## Tugas
1. Menurut teks tentang Lisa Rosari, apa yang membuat Lisa tetap bertahan sebagai jurnalis walaupun upah bulanannya kurang dari Rp 3 juta? Jawab dalam satu sampai tiga kalimat.
2. Sebutkan semua lembaga atau organisasi yang disebut namanya dalam teks tentang Lisa Rosari.
3. Ringkas teks tentang Lisa Rosari dalam dua kalimat.

“Saya satu-satunya jurnalis perempuan di media saya, sampai saat ini,” ungkap Lisa Rosari, seorang jurnalis perempuan di Bengkulu.
Ia melakoni profesinya sebagai buruh di sebuah perusahaan media lokal sudah lebih dari 10 tahun. Ketertarikannya pada dunia jurnalistik membuatnya bertahan di pekerjaan ini. Meskipun upah yang diterimanya setiap bulan tak genap dari Rp 3 juta. Itupun sudah termasuk uang makan dan tunjangan lainnya.
Lulusan Jurnalistik Universitas Bengkulu (Unib) ini mengantongi sertifikat kompetensi wartawan madya dari Dewan Pers sejak tahun 2013 lalu. Ia melihat ada kesempatan untuk posisinya akan naik di kantor, jadi redaktur misalnya. Sayangnya kesempatan itu hanya mimpi. Hingga saat ini Lisa masih berkutat di lapangan, bertemu narasumber dan mencari berita.
Tidak ada tawaran dari pihak kantornya untuk menaikkan posisi yang bersangkutan. Padahal, tidak sedikit rekan seangkatannya yang bekerja di media lain sudah berada di posisi editor atau redaktur saat ini. Bahkan, rekan sejawatnya di media yang sama, lebih junior namun jurnalis laki-laki, sudah mendapatkan posisi redaktur.
“Jadi jurnalis membuat saya bisa belajar banyak hal. Sayangnya hambatannya masih minim kesempatan perempuan untuk naik status di redaksi. Mau punya tingkat kompetensi apapun, juga tidak ada hubungannya dengan posisi di media,” imbuh Lisa yang tercatat sebagai pengurus Aliansi Jurnalis Independen (AJI) Kota Bengkulu.
Setelah beberapa tahun menjadi jurnalis, Lisa mengaku mulai protes dengan bentuk pemberitaan terhadap perempuan yang muncul di media. Ia mengaku gerah, ketika ada berita yang menempatkan bentuk tubuh perempuan sebagai obyek, termasuk menyematkan status seperti janda dan lainnya.

## Data tercatat
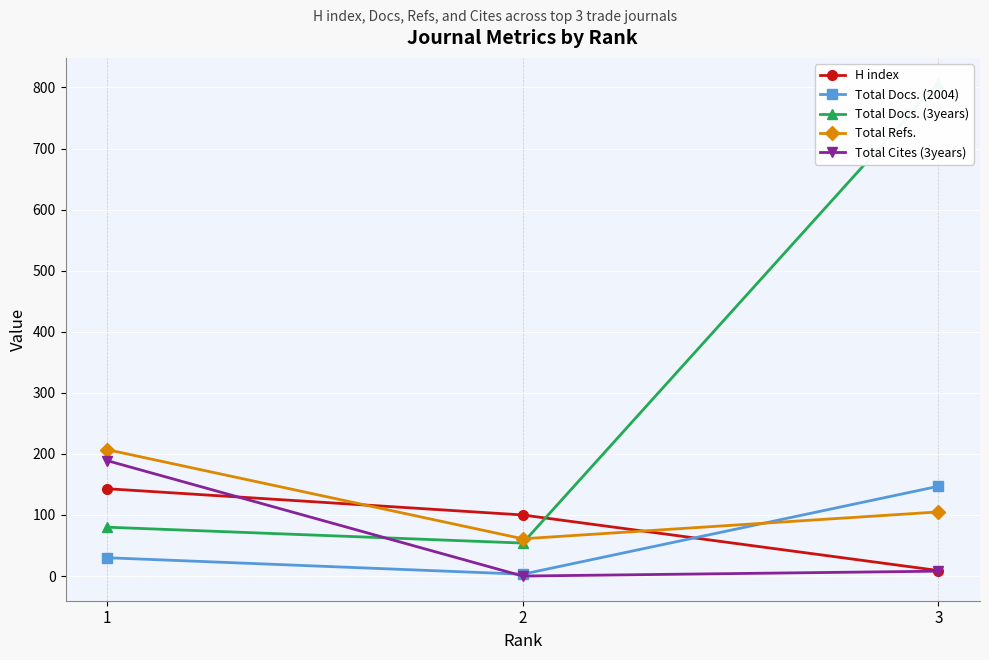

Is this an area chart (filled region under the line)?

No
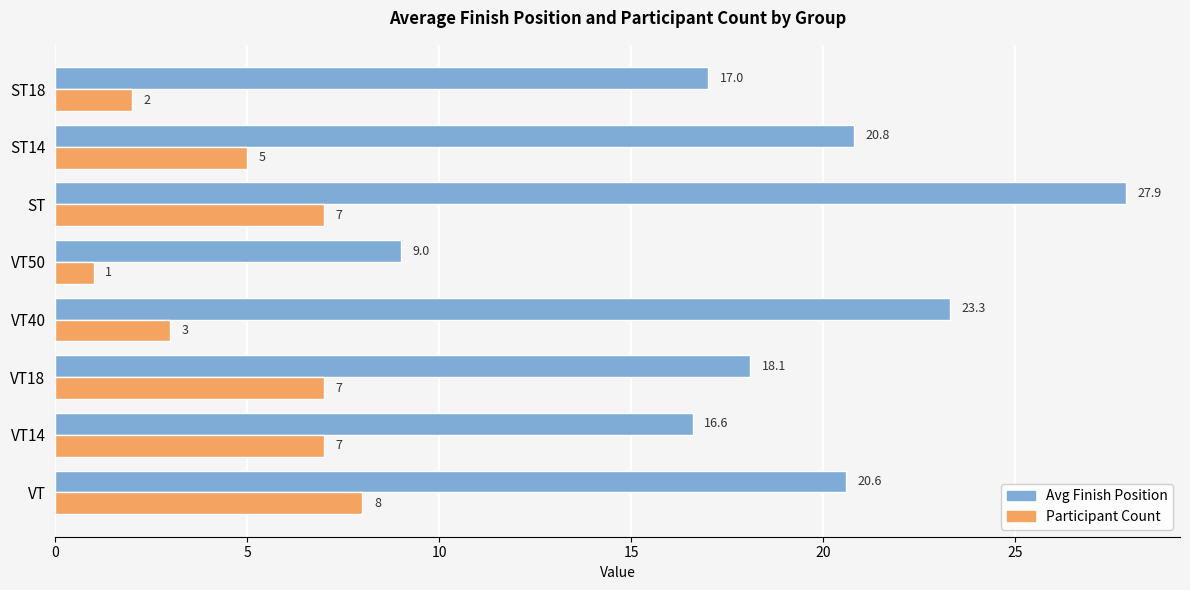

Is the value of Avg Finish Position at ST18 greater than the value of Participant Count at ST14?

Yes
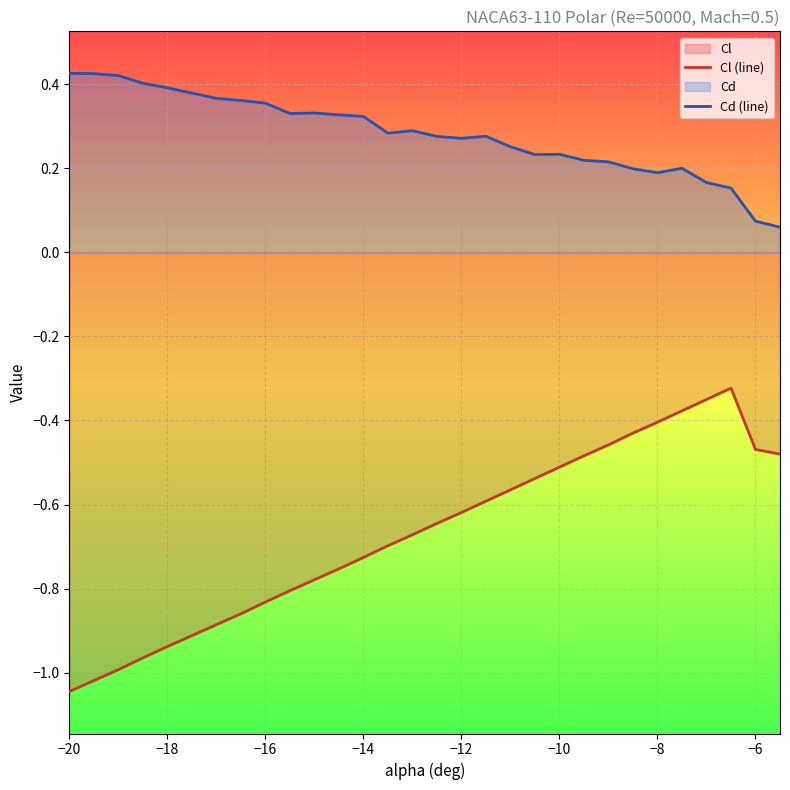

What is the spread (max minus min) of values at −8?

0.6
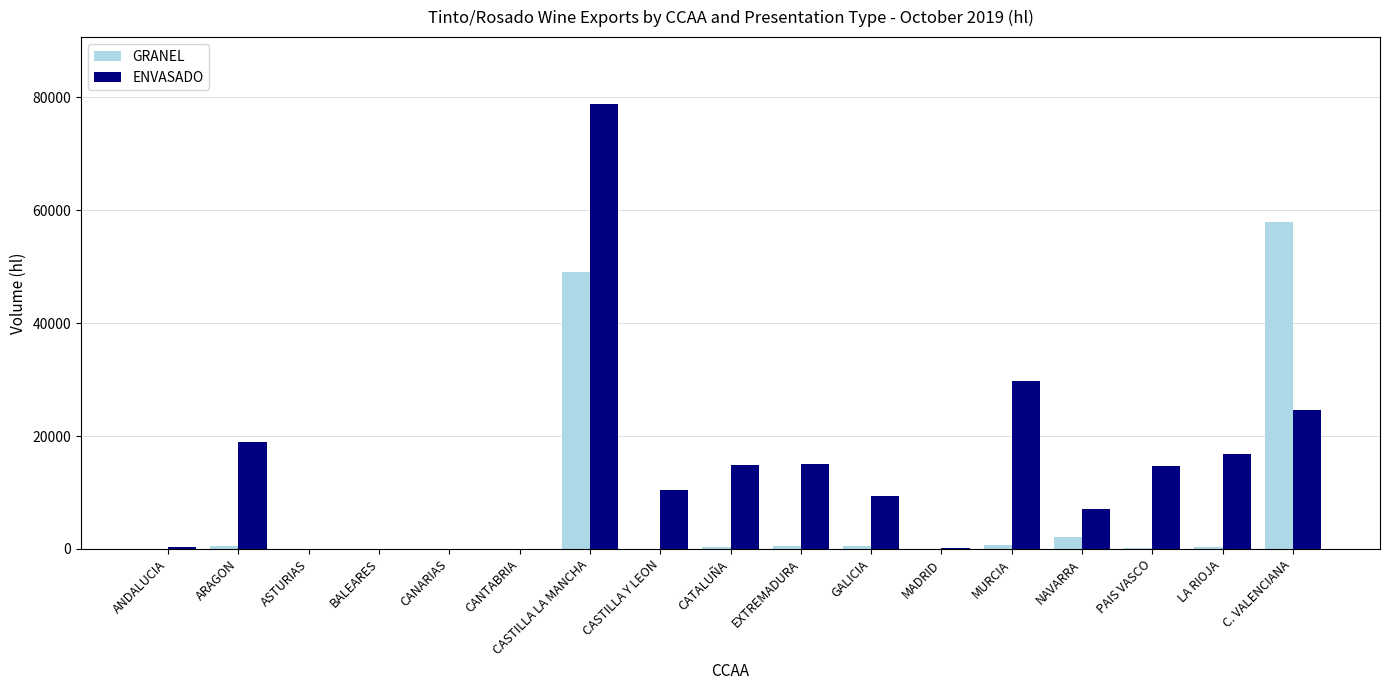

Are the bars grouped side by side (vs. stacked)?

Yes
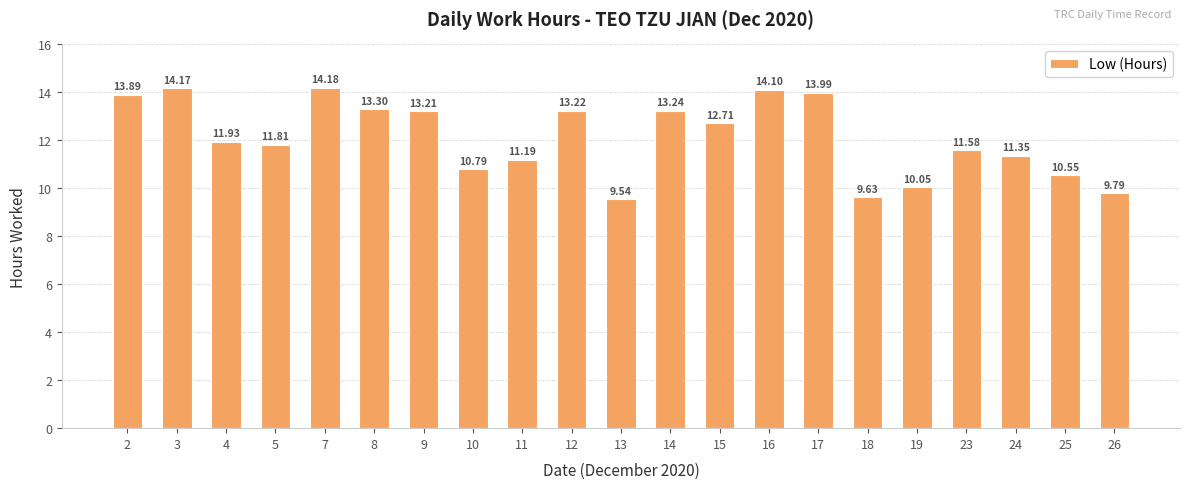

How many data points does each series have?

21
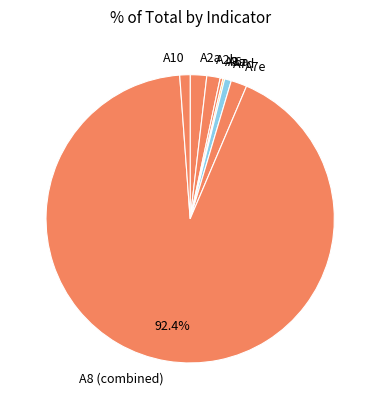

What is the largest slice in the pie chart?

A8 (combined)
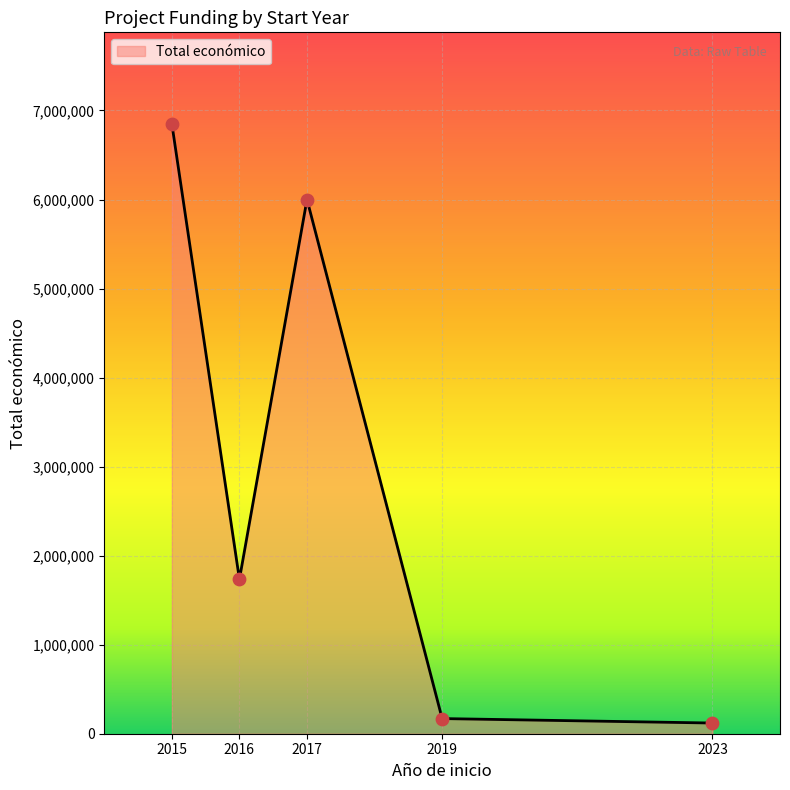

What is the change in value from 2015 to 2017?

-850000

## Jawaban di bawah
1. Lisa bertahan karena ketertarikannya pada dunia jurnalistik. Baginya, menjadi jurnalis juga membuatnya bisa belajar banyak hal.

2.
- Universitas Bengkulu (Unib)
- Dewan Pers
- Aliansi Jurnalis Independen (AJI) Kota Bengkulu

3. Lisa Rosari, satu-satunya jurnalis perempuan di medianya di Bengkulu, sudah lebih dari 10 tahun bekerja dengan upah kurang dari Rp 3 juta dan memegang sertifikat wartawan madya sejak 2013. Meski begitu, ia tidak pernah ditawari naik jabatan, sementara rekan laki-laki yang lebih junior sudah menjadi redaktur, dan ia juga memprotes pemberitaan yang menjadikan tubuh perempuan sebagai obyek.